Hi all. I would like to get some feedback from the community on how I currently deal with telemetry on Windows.
I am using simplewall which leverages Windows Filtering Platform (WFP) and essentially blocks all connections on the application level. As a user you then whitelist applications that you want to have internet/network access. I also make the Group Policy changes that Privacy Guides suggests.
Most guides I’ve come across make some Group Policy changes and/or add hundreds of domains to the Windows hosts file. It seems to me that having all connections blocked by default is more straightforward and probably more comprehensive as well.
But since I don’t see this approach suggested, I wonder if it is maybe flawed in any way. Are there any downsides I haven’t considered? (I hope to focus this discussion on the approach of using firewall whitelisting rather than simplewall itself. There are other firewalls that work like this. And I also understand the dangers of using third-party software.)
I look forward to your input. Thanks!
I am doing the same on Linux with Opensnicth and it’s quite useful, especially to discover useless connections (the calculator fetching exchanges rates that I do not need for example).
Not sure why this isn’t recommended, but it’s quite heavy.
This isn’t the same, you are only blocking known trackers, but you do not have protections against unknown/niche ones or other connections that aren’t necessary but aren’t trackers.
Windows Firewall cannot be trusted to block Microsoft domains or IP addresses.
As a Linux user, perhaps I should have simply said, Windows cannot be trusted. Sorry to be the bearer of bad news.
Consider using Privoxy on a different machine to whitelist only the traffic that Windows should be allowed to reach. Use a ‘hardware’ firewall to block all egress that is not allowed through Privoxy.
Perhaps I have gone a little overboard with this, but I have very little remaining use for Windows, and my Windows traffic looks like the following:
Windows → Privoxy in whitelist mode → Tor client → pfSense with default drop egress filters allowing only Tor → Internet
Each one of the above is either separate real hardware or QEMU-KVM guests. Each part of the puzzle is segregated. As a loose comparison, think Whonix scaled out.
This seems like a lot of added complexity (and cost). Why not just have Windows in a VM, route that traffic through Tor, and then only allow the traffic from the Windows VM that is routed through Tor in pfSense?

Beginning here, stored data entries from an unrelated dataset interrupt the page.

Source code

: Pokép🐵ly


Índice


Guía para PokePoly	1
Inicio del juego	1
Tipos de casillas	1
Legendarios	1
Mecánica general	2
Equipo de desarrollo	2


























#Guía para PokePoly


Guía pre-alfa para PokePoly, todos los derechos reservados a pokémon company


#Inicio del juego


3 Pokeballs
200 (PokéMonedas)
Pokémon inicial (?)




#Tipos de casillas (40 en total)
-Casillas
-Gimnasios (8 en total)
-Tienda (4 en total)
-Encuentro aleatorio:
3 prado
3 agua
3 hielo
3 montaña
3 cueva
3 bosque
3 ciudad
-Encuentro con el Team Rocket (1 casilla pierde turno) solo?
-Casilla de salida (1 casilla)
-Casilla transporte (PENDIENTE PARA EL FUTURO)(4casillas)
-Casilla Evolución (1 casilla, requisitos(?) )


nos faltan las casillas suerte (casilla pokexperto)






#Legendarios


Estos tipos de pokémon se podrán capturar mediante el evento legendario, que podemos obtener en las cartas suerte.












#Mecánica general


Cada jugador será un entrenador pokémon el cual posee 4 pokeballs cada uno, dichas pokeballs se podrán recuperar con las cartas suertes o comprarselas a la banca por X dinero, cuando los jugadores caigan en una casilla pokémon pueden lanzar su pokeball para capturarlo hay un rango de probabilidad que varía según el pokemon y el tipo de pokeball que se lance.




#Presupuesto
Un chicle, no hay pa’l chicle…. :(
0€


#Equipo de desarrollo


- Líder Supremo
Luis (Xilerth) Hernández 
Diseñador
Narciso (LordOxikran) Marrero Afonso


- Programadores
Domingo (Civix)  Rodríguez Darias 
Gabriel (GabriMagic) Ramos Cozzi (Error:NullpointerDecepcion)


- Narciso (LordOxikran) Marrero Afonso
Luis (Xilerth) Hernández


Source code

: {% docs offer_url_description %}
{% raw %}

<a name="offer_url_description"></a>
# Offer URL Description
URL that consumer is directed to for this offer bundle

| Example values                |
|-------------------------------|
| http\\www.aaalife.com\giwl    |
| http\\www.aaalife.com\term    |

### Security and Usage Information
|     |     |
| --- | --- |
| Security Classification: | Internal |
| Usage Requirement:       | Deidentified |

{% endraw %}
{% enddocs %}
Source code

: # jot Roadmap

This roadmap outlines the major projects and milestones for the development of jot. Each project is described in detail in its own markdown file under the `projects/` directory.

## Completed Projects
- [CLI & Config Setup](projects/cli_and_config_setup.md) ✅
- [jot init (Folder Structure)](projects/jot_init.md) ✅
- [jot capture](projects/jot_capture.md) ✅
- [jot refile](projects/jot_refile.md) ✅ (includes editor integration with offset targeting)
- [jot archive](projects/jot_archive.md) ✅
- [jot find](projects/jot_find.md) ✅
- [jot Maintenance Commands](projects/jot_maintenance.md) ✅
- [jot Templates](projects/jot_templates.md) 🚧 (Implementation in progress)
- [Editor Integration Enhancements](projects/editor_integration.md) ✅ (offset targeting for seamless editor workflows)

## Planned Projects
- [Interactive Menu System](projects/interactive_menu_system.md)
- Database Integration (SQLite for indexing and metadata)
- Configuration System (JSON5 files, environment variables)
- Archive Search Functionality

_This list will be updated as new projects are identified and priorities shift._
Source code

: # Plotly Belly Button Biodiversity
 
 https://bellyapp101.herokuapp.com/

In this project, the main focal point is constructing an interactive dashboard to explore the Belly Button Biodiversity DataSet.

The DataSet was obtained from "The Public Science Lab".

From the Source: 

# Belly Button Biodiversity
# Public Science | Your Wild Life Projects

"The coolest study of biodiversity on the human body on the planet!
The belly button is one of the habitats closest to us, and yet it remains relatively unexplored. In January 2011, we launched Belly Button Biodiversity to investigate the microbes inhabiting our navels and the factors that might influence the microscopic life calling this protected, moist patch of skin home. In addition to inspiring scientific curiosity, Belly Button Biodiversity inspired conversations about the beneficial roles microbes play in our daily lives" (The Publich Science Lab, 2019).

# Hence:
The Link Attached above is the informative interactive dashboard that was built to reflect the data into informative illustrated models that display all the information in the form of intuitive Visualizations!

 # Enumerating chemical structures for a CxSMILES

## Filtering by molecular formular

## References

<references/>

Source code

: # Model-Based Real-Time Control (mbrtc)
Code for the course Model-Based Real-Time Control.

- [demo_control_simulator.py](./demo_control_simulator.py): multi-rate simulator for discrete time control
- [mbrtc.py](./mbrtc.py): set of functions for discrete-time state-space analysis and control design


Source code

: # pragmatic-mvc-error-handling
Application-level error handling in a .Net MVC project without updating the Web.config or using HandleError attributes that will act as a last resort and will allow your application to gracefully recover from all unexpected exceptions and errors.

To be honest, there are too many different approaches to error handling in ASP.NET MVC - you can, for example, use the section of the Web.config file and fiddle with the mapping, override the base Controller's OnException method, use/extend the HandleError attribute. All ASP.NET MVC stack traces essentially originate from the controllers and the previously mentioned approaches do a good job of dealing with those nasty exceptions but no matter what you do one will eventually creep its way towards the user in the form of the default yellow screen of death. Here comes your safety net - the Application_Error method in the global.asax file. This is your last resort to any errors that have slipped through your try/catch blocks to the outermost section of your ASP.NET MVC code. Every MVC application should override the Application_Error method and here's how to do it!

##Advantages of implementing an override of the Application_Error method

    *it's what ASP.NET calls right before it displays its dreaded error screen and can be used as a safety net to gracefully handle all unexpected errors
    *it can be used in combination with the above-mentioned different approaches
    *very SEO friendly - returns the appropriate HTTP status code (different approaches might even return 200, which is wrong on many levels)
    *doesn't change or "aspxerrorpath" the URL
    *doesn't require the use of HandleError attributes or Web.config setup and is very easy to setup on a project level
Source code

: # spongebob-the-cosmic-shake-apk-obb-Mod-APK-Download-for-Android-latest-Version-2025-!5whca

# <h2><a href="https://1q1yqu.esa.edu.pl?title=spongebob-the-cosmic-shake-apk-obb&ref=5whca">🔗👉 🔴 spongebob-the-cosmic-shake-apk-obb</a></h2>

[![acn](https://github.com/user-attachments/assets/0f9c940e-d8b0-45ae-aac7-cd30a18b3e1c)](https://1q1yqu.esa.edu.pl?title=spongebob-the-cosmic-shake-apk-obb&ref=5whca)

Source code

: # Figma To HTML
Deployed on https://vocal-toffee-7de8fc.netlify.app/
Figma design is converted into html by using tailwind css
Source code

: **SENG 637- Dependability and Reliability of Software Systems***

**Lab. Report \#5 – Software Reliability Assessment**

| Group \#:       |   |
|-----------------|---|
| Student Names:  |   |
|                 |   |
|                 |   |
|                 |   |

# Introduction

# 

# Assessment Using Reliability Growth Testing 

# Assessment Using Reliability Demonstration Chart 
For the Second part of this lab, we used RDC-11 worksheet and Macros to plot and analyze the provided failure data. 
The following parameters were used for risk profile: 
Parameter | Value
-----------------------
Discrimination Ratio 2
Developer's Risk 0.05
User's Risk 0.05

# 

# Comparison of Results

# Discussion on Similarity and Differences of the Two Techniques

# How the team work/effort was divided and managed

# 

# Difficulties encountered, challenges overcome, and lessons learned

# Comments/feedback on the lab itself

As Encounter5729 already pointed out, DNS level blocking will only deal with know trackers available in the block lists that you choose. It servers a different purpose.
As for having to maintain a lot of stuff, I might not have described it so well in my OP, but by default any and all connections are blocked. (With the exception of some essential services that are whitelisted by default such as NTP) When an application tries to make a connection for the first time, you are then prompted to approve or deny this. Theoretically there is no risk of an undesired first-time-connection for any program which is the purpose.
Great to hear someone else had the same idea I use Opensnitch as well on my Linux hosts and LuLu on MacOS.
Your setup seems quite advanced and elaborate. But I am certainly interested in reading more into Privoxy and especially tunneling traffic over Tor in this way.
The benefit of an application firewall such as simplewall in this case though, is that you can whitelist the application rather than the connections it makes. Or what I like to do for some applications, only allowing traffic to and from my LAN. I imagine it’s not as intuitive figure out which connections belong to which applications if you are trying to whitelist them on separated hardware firewall like in your case.
I am doing as you say, but Privoxy whitelisting provides the telemetry blocking.
Without Privoxy whitelisting there are several concerns. Windows has an advertising ID which could be used to deanonymize. Windows uses OneDrive that could be used to exfiltrate local data and then delete the local copy. Microsoft is determined that user credentials and BitLocker keys are stored in Azure. I have spent decades using and supporting Microsoft products and services, but modern Windows is little more than a spyware platform.
Application firewalls certainly have their place. For example, I use netfilter/iptables on a Linux Tor relay to allow all traffic on the LAN, but only allow WAN traffic from Tor.
With that being said, I would consider Windows Filtering Platform to be untrustworthy and liable to leak data. If there exists an application firewall that does not require WFP, then go for it, but I was under the impression that those had been deprecated.
I use Opensnitch as well on my Linux hosts and LuLu on MacOS.